* [Rendered page images]:
+ + + +

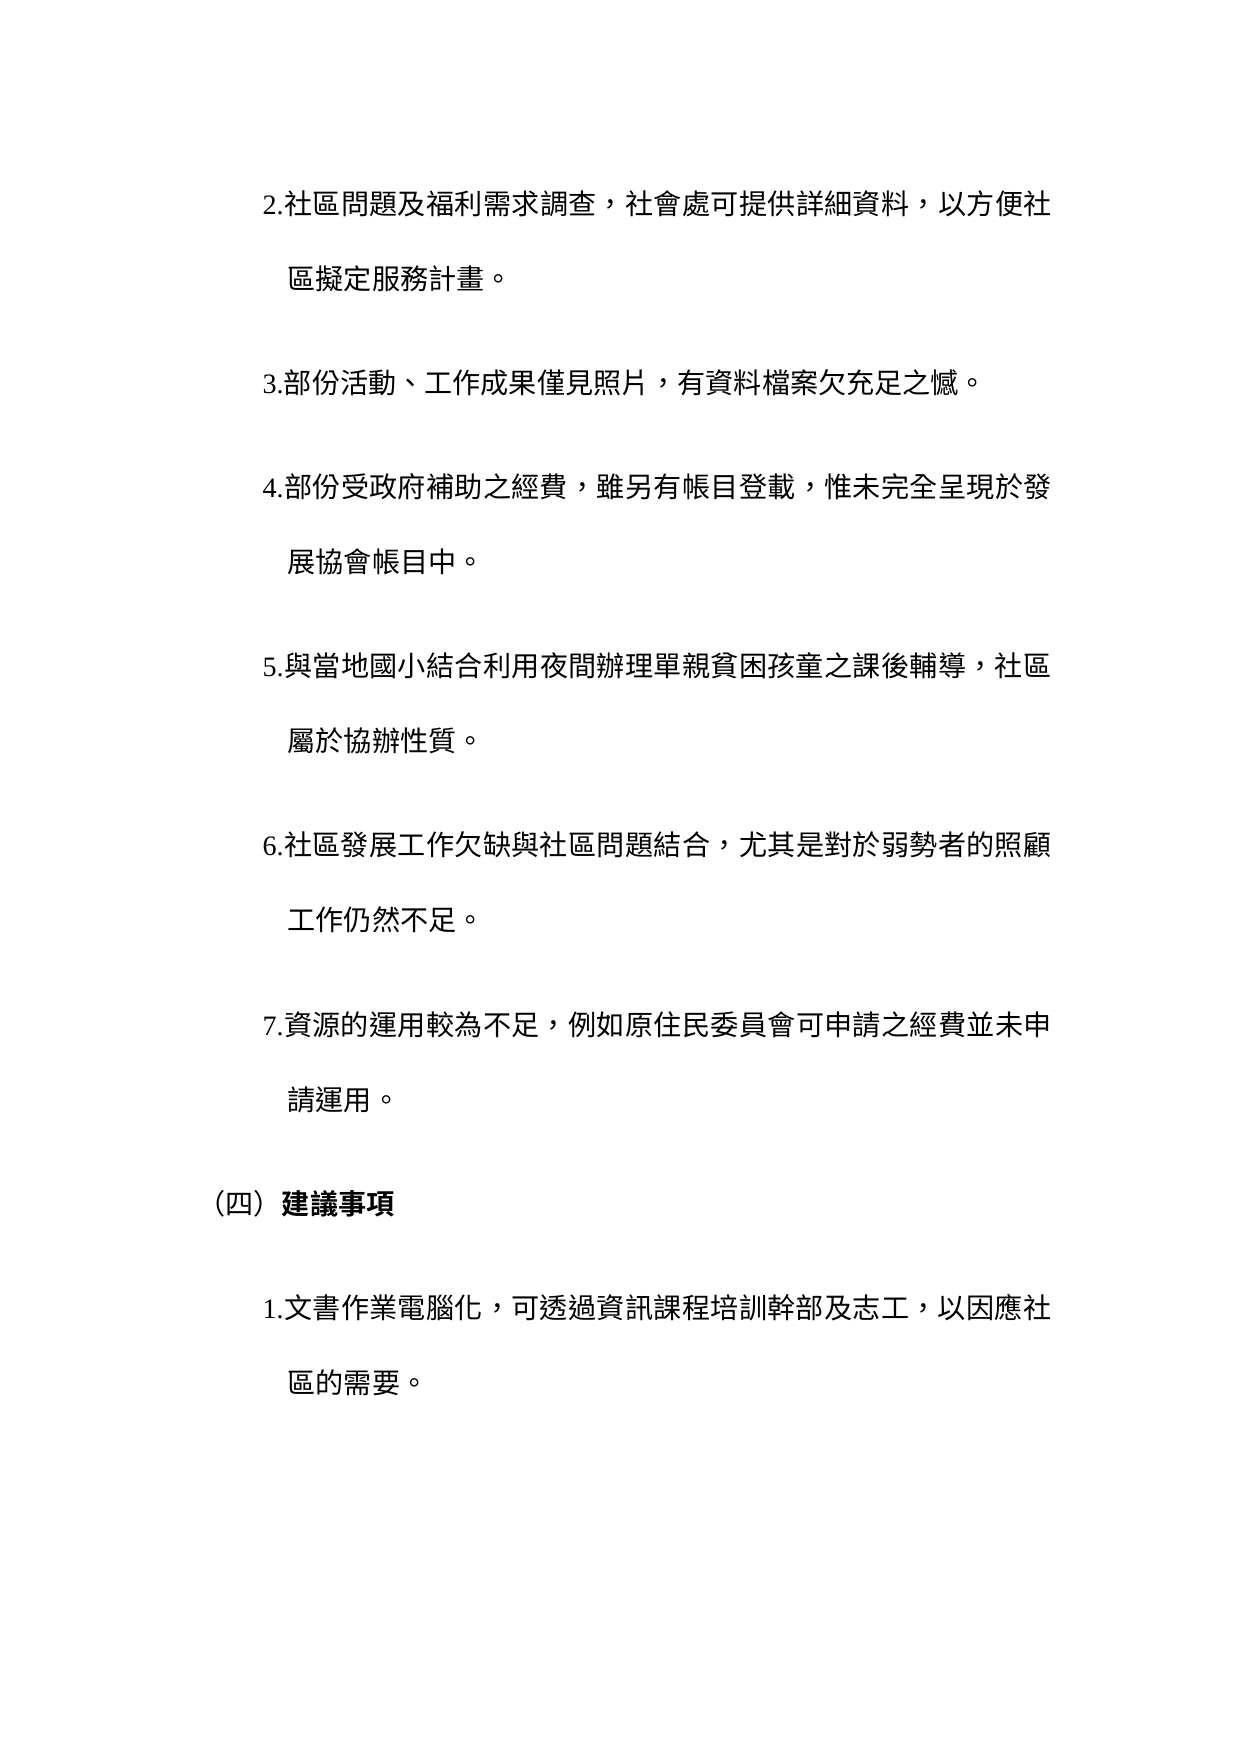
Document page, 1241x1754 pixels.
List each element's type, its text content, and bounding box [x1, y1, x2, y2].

text 2.社區問題及福利需求調查，社會處可提供詳細資料，以方便社區擬定服務計畫。 [262, 164, 1053, 314]
text （四）建議事項 [150, 1164, 1053, 1239]
text 4.部份受政府補助之經費，雖另有帳目登載，惟未完全呈現於發展協會帳目中。 [262, 448, 1053, 598]
text 6.社區發展工作欠缺與社區問題結合，尤其是對於弱勢者的照顧工作仍然不足。 [262, 806, 1053, 956]
text 5.與當地國小結合利用夜間辦理單親貧困孩童之課後輔導，社區屬於協辦性質。 [262, 627, 1053, 777]
text 3.部份活動、工作成果僅見照片，有資料檔案欠充足之憾。 [262, 344, 1053, 419]
text 7.資源的運用較為不足，例如原住民委員會可申請之經費並未申請運用。 [262, 985, 1053, 1135]
text 1.文書作業電腦化，可透過資訊課程培訓幹部及志工，以因應社區的需要。 [262, 1269, 1053, 1419]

+ + + +

* [Task prompt]:
Copy every line in the records above that contains the word "text".

* [Answer to the problem]:
List each element's type, its text content, and bounding box [x1, y1, x2, y2].
text 2.社區問題及福利需求調查，社會處可提供詳細資料，以方便社區擬定服務計畫。 [262, 164, 1053, 314]
text （四）建議事項 [150, 1164, 1053, 1239]
text 4.部份受政府補助之經費，雖另有帳目登載，惟未完全呈現於發展協會帳目中。 [262, 448, 1053, 598]
text 6.社區發展工作欠缺與社區問題結合，尤其是對於弱勢者的照顧工作仍然不足。 [262, 806, 1053, 956]
text 5.與當地國小結合利用夜間辦理單親貧困孩童之課後輔導，社區屬於協辦性質。 [262, 627, 1053, 777]
text 3.部份活動、工作成果僅見照片，有資料檔案欠充足之憾。 [262, 344, 1053, 419]
text 7.資源的運用較為不足，例如原住民委員會可申請之經費並未申請運用。 [262, 985, 1053, 1135]
text 1.文書作業電腦化，可透過資訊課程培訓幹部及志工，以因應社區的需要。 [262, 1269, 1053, 1419]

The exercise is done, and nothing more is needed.